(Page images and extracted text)
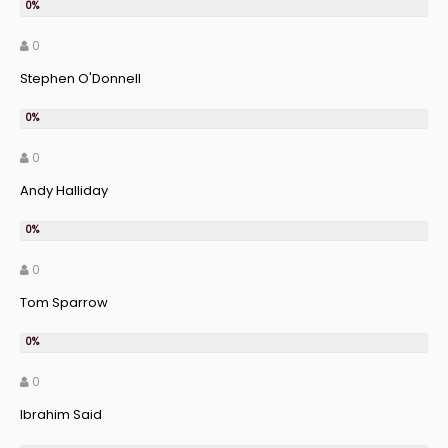
0
Stephen O'Donnell
0
Andy Halliday
0
Tom Sparrow
0
Ibrahim Said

▶ Job item: Transcribe all the entries precisely. Do not include any picture.

▶ Result for this exercise:
0
Stephen O'Donnell
0
Andy Halliday
0
Tom Sparrow
0
Ibrahim Said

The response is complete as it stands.